JUBA, Soudan du Sud – Le Soudan du Sud se trouve à nouveau au bord d’une catastrophe alimentaire majeure. Selon les Nations Unies, la situation pourrait s’aggraver de façon dramatique si des mesures humanitaires immédiates ne sont pas mises en œuvre.
Le dernier rapport de la Classification intégrée de la sécurité alimentaire (IPC) révèle que plus de la moitié de la population, soit près de 7,56 millions de personnes, fera face à une crise alimentaire ou à des conditions encore plus graves durant la saison de soudure de 2026, prévue d’avril à juillet. Parmi elles, plus de 2 millions d’enfants risquent de souffrir de malnutrition aiguë.
Les régions les plus exposées se trouvent dans les comtés de Luakpiny/Nasir et Fangak, où environ 28 000 personnes pourraient connaître une famine catastrophique (phase 5 de l’IPC). Dans le sud du comté de Luakpiny/Nasir, le risque de famine reste réel si les conflits persistent et que les restrictions d’accès humanitaire se maintiennent, aggravé par les inondations et les épidémies locales.
L’insécurité alimentaire s’enracine dans un ensemble complexe de facteurs : l’intensification des conflits, les déplacements massifs de population, les limitations d’accès à l’aide, la crise économique, les aléas climatiques et l’érosion des capacités d’adaptation des communautés.
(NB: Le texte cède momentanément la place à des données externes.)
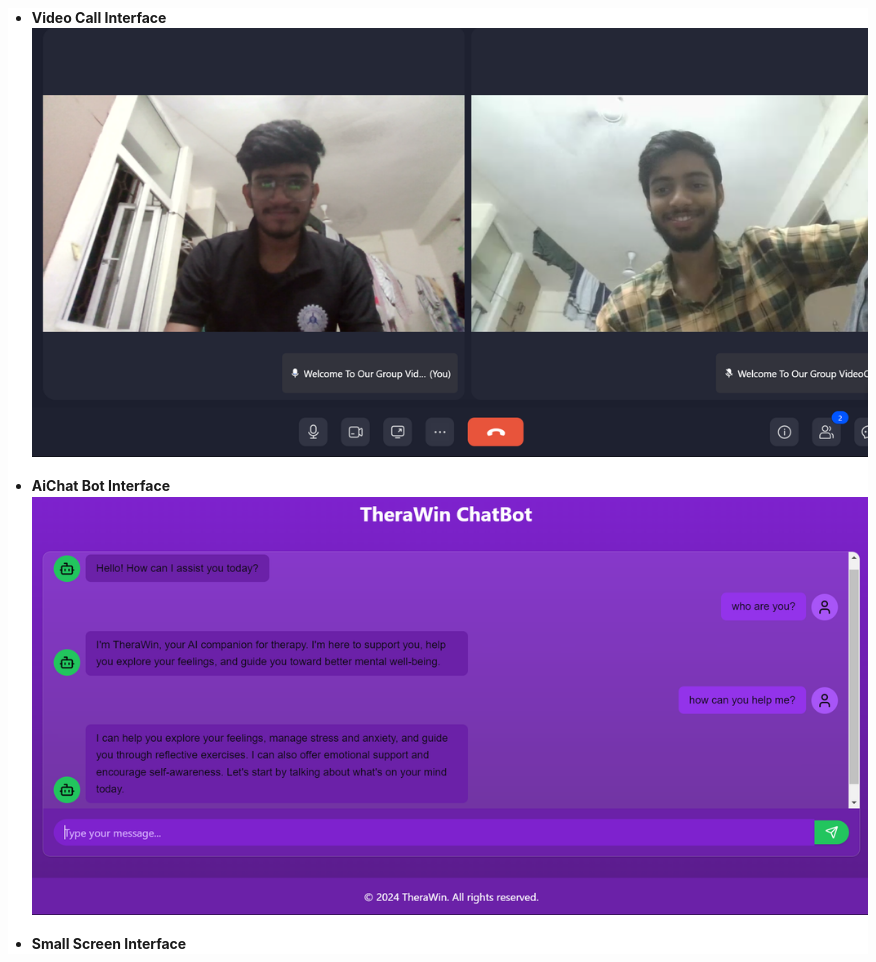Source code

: - **Video Call Interface**  
  ![Video Call Interface](./public/assets/videoCall.png)

- **AiChat Bot Interface**  
  ![AiChat Bot Interface](./public/assets/chatBot.png)


- **Small Screen Interface**  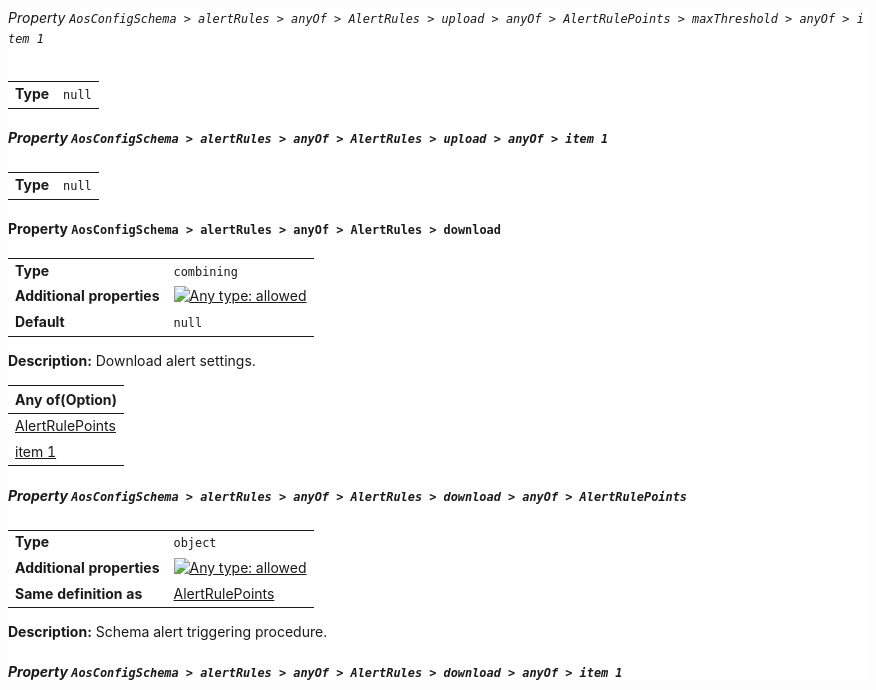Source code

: ###### <a name="alertRules_anyOf_i0_upload_anyOf_i0_maxThreshold_anyOf_i1"></a>Property `AosConfigSchema > alertRules > anyOf > AlertRules > upload > anyOf > AlertRulePoints > maxThreshold > anyOf > item 1`

|          |        |
| -------- | ------ |
| **Type** | `null` |

##### <a name="alertRules_anyOf_i0_upload_anyOf_i1"></a>Property `AosConfigSchema > alertRules > anyOf > AlertRules > upload > anyOf > item 1`

|          |        |
| -------- | ------ |
| **Type** | `null` |

#### <a name="alertRules_anyOf_i0_download"></a>Property `AosConfigSchema > alertRules > anyOf > AlertRules > download`

|                           |                                                                                                                                   |
| ------------------------- | --------------------------------------------------------------------------------------------------------------------------------- |
| **Type**                  | `combining`                                                                                                                       |
| **Additional properties** | [![Any type: allowed](https://img.shields.io/badge/Any%20type-allowed-green)](# "Additional Properties of any type are allowed.") |
| **Default**               | `null`                                                                                                                            |

**Description:** Download alert settings.

| Any of(Option)                                            |
| --------------------------------------------------------- |
| [AlertRulePoints](#alertRules_anyOf_i0_download_anyOf_i0) |
| [item 1](#alertRules_anyOf_i0_download_anyOf_i1)          |

##### <a name="alertRules_anyOf_i0_download_anyOf_i0"></a>Property `AosConfigSchema > alertRules > anyOf > AlertRules > download > anyOf > AlertRulePoints`

|                           |                                                                                                                                   |
| ------------------------- | --------------------------------------------------------------------------------------------------------------------------------- |
| **Type**                  | `object`                                                                                                                          |
| **Additional properties** | [![Any type: allowed](https://img.shields.io/badge/Any%20type-allowed-green)](# "Additional Properties of any type are allowed.") |
| **Same definition as**    | [AlertRulePoints](#alertRules_anyOf_i0_upload_anyOf_i0)                                                                           |

**Description:** Schema alert triggering procedure.

##### <a name="alertRules_anyOf_i0_download_anyOf_i1"></a>Property `AosConfigSchema > alertRules > anyOf > AlertRules > download > anyOf > item 1`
À l’inverse, certaines zones où la paix est maintenue ont observé de légères améliorations, montrant le rôle clé de la stabilité dans la sécurité alimentaire.
« La famine que nous observons au Soudan du Sud découle largement de la perturbation des saisons agricoles et des systèmes alimentaires locaux, qui, dans des conditions normales, suffiraient à nourrir la population », a expliqué Meshack Malo, représentant de la FAO dans le pays. « Restaurer la paix durable et revitaliser les systèmes agricoles est essentiel pour mettre fin à cette crise. Lorsque les champs seront à nouveau cultivés et les marchés rétablis, les familles retrouveront leur dignité. »
L’accès humanitaire demeure l’un des défis majeurs. Dans de nombreuses régions, l’insécurité, les pillages, les routes impraticables et les inondations ont isolé des communautés pendant des mois, empêchant l’aide vitale d’atteindre ceux qui en ont le plus besoin.
« La situation est alarmante », a déclaré Mary-Ellen McGroarty, directrice nationale du PAM. « Là où la paix permet un accès régulier aux ressources, les populations commencent à se relever. Ces progrès doivent être consolidés pour garantir un changement durable dans toutes les zones touchées. »
Parallèlement, six comtés devraient atteindre des niveaux critiques de malnutrition aiguë en 2026, en raison des déplacements liés aux conflits, de l’accès limité à la nourriture, à l’eau et aux soins de santé, et de la propagation du choléra. Au total, 2,1 millions d’enfants de moins de cinq ans et 1,1 million de mères sont menacés de malnutrition sévère d’ici juin 2026.
« Les enfants les plus vulnérables paient le prix fort de conflits et de restrictions d’accès qui ne sont pas de leur fait », souligne Noala Skinner, représentante de l’UNICEF. « Il est urgent de garantir un accès sûr et la continuité des services essentiels de santé et de nutrition pour prévenir une catastrophe humanitaire. »
Les agences humanitaires insistent : la fenêtre pour intervenir se referme rapidement. Un soutien immédiat et soutenu est crucial pour sauver des vies, protéger les moyens de subsistance et éviter une escalade vers une crise humanitaire de plus grande ampleur.